Fraternity Gang Rape: Sex, Brotherhood, and Privilege on Campus by Peggy Reeves Sanday: Krakauer’s book centers around rape in one small college town. Sanday’s book takes a slightly different approach and looks specifically at rape as it relates to fraternities. Originally published in 1990, it was updated in 2007 and is extremely relevant to the issues set forth by Krakauer in Missoula. Sanday explores the culture of fraternities and how it fosters rape and the general degradation of women on campus. This book looks at attitudes of entitlement, views of masculinity, male bonding, hazing rituals, “hook-up” culture, and the normalization of sexual assault within fraternities.
Our Guys: The Glen Ridge Rape and the Secret Life of the Perfect Suburb by Bernard Lefkowitz: This is the story of the 1989 murder and rape of a mentally disabled girl in Glen Ridge, New Jersey by a group of teenage boys. This is the story of a community that rallied around the guilty boys and blamed the victim. This is the story of “jock culture” and of perfect, idyllic, small-town America that is really anything but. This story is a microcosm of the way that America treats its young white male rapists and the way it shuns the innocent victims. Lefkowitz addresses first the events surrounding the rape itself and then the trial and it is compelling, hard to put down, and meticulously researched.
Half the Sky: Turning Oppression into Opportunity of Women Worldwide by Nicholas Kristof and Sheryl WuDunn: This book is not exclusively about rape but I think that it is an interesting read when paired with the others in this list because it gives a wider perspective on the issues facing women worldwide. Kristof and WuDunn address such problems as sex slavery, child prostitution, the dangers of childbirth, AIDS, genital mutilation, and rape. As difficult as these problems are, this book focuses also on tangible ways to help and empower oppressed women such as education initiatives, micro-finance loans, and salt iodization projects, and highlights organizations that are doing good, successful work to lift up women in developing countries. This book is both devastating and hopeful and I think it is impossible to read without being stirred to act.

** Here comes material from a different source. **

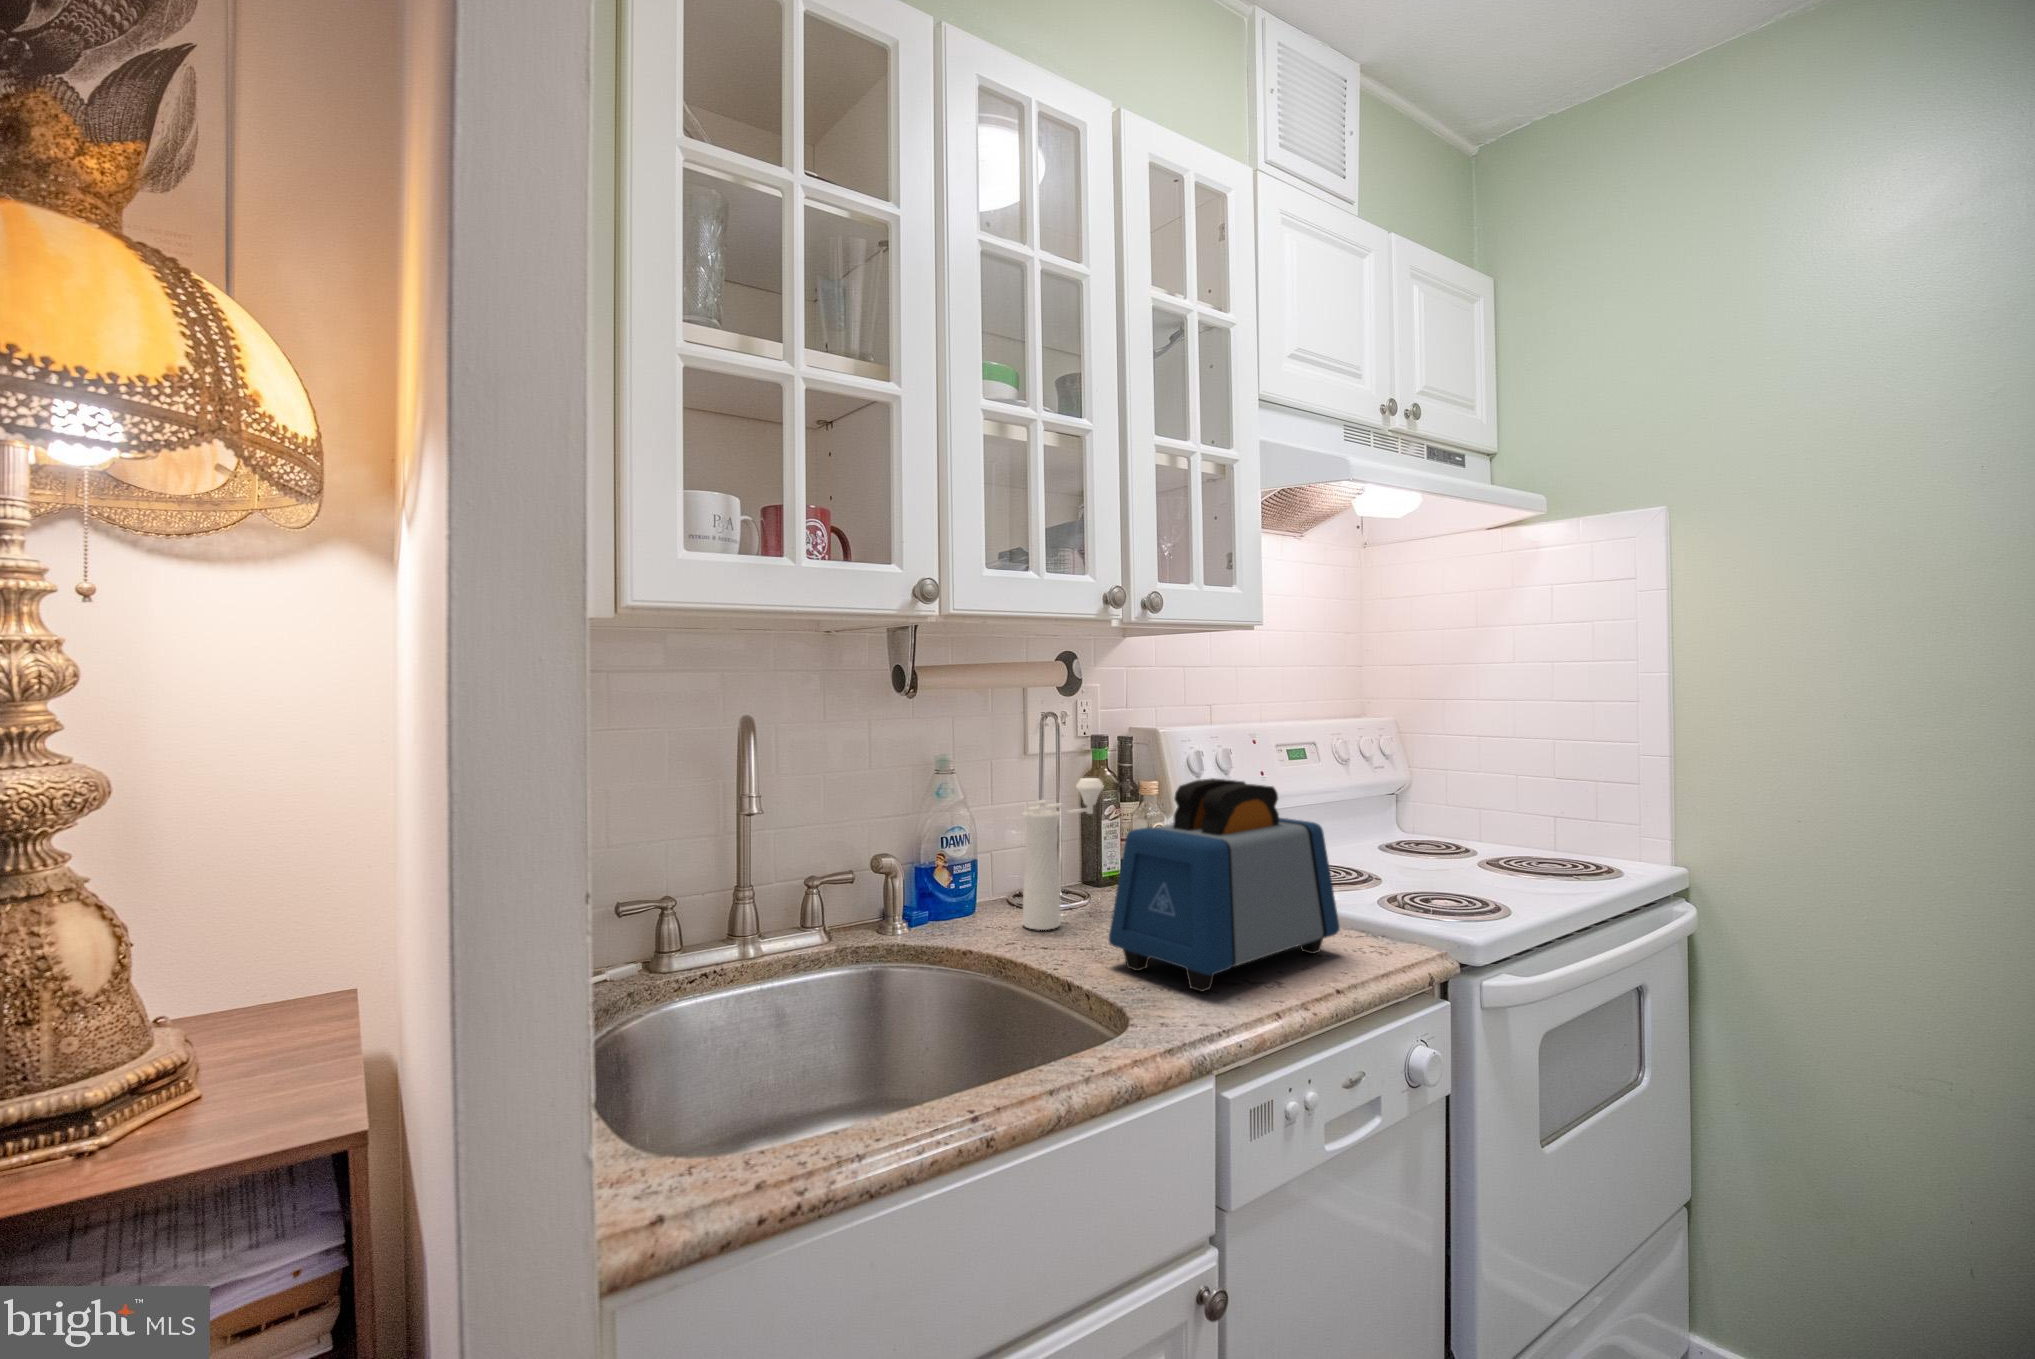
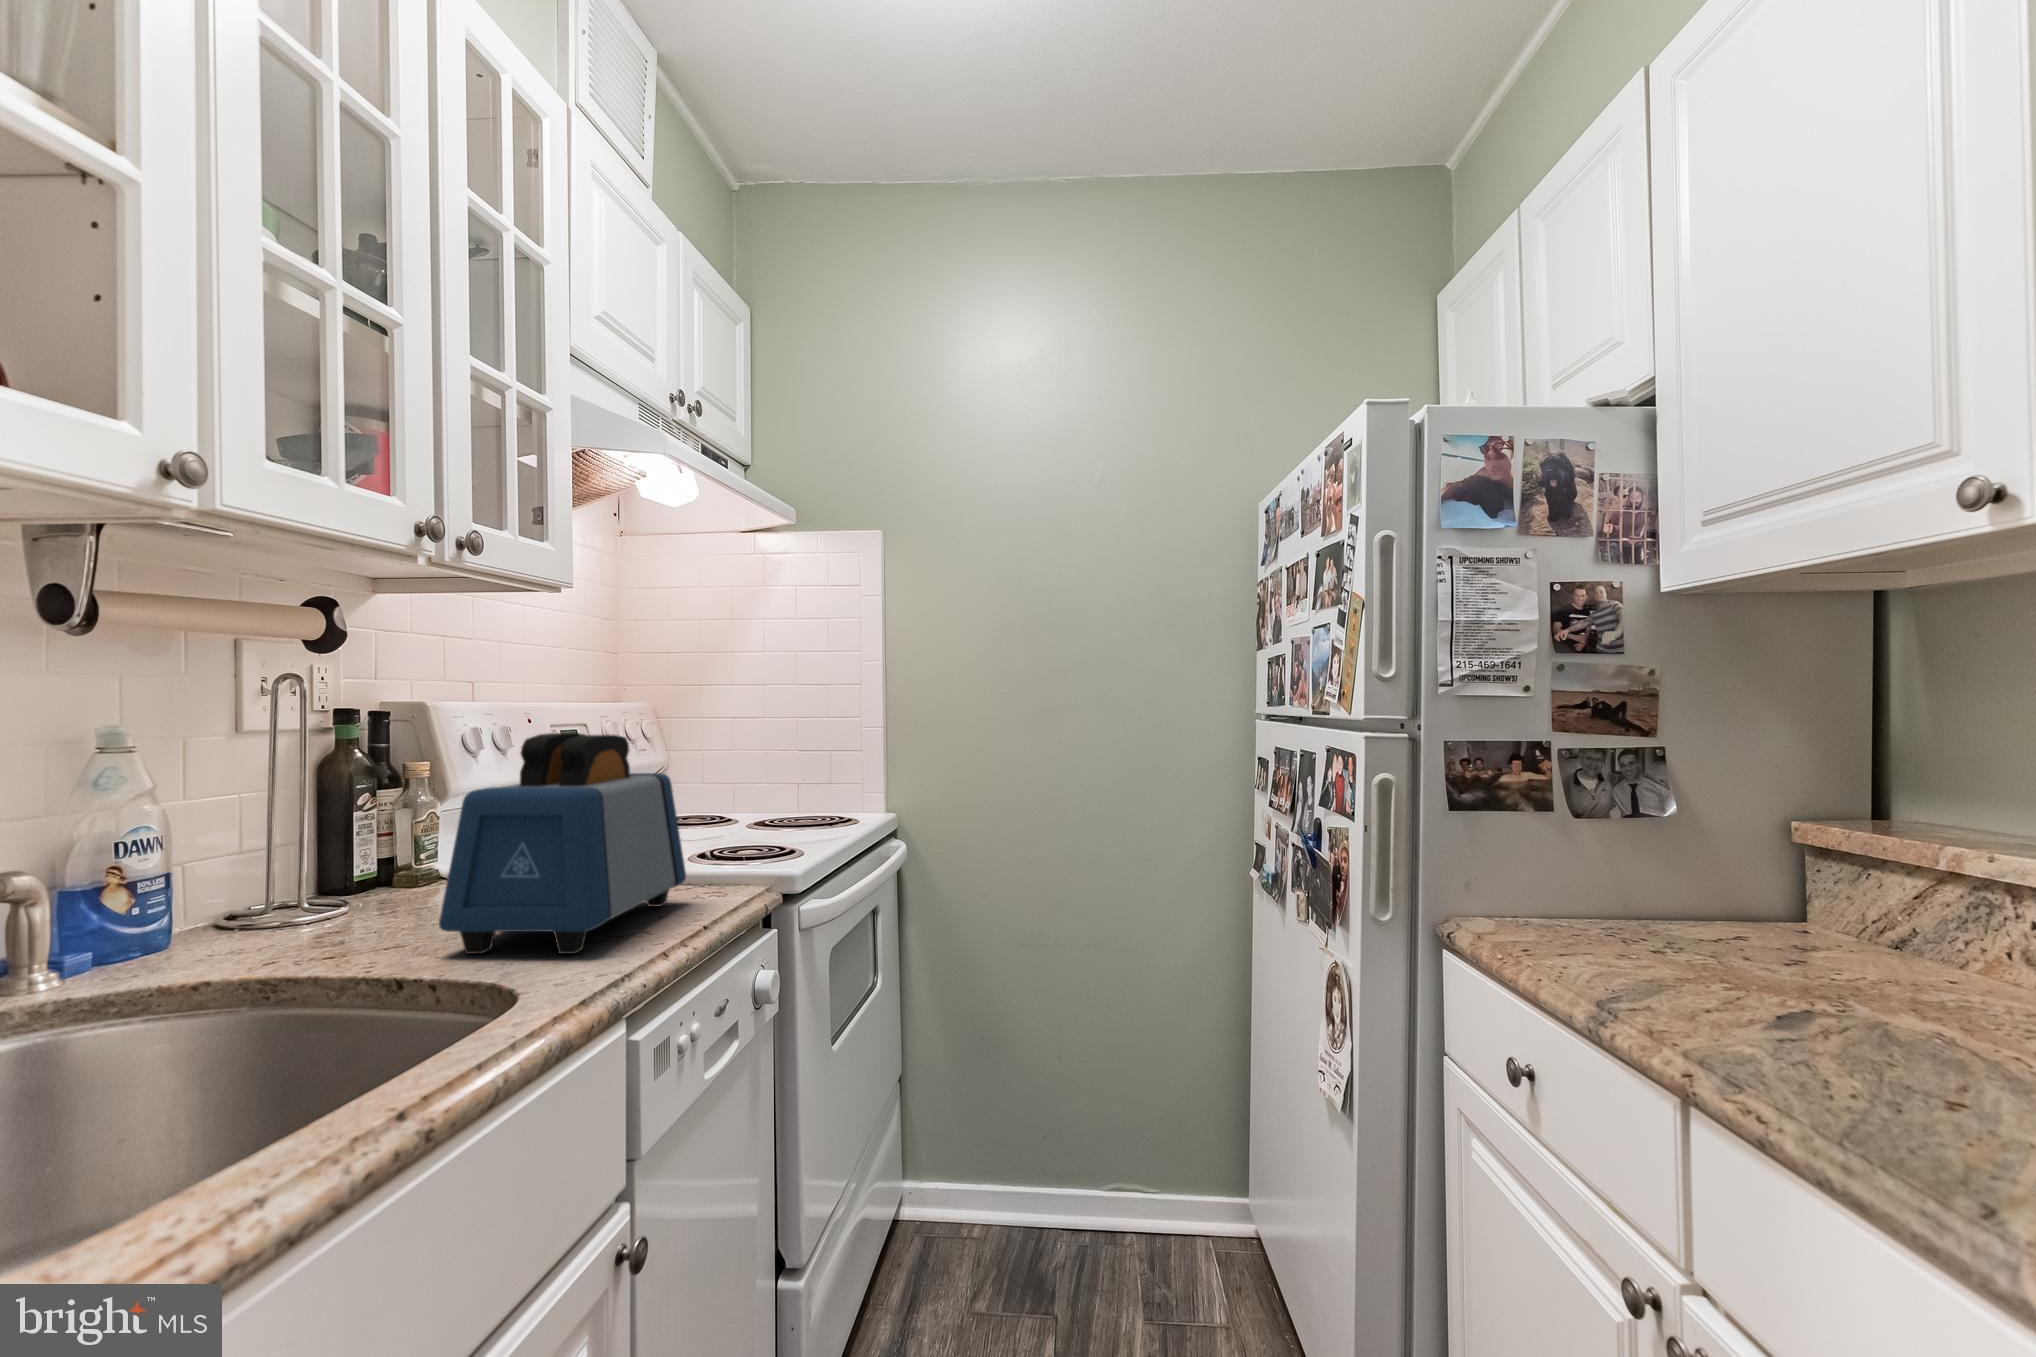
pepper mill: present [1023,778,1104,930] -> none [272,752,386,946]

Surviving the Silence: Black Women’s Stories of Rape by Charlotte Pierce-Baker: There are many memoirs and collections of stories about rape and its long-lasting, pervasive personal and cultural impact. They are all touching and worthwhile. This book in particular stands out to me because it gives a voice to a group whose stories are not property represented in our society’s narrative of rape. Pierce-Baker addresses this issue saying, “There is an uncanny silence surrounding the trauma of black rape.” In this collection, she creates a place for these stories to be told and for the reader to bear witness.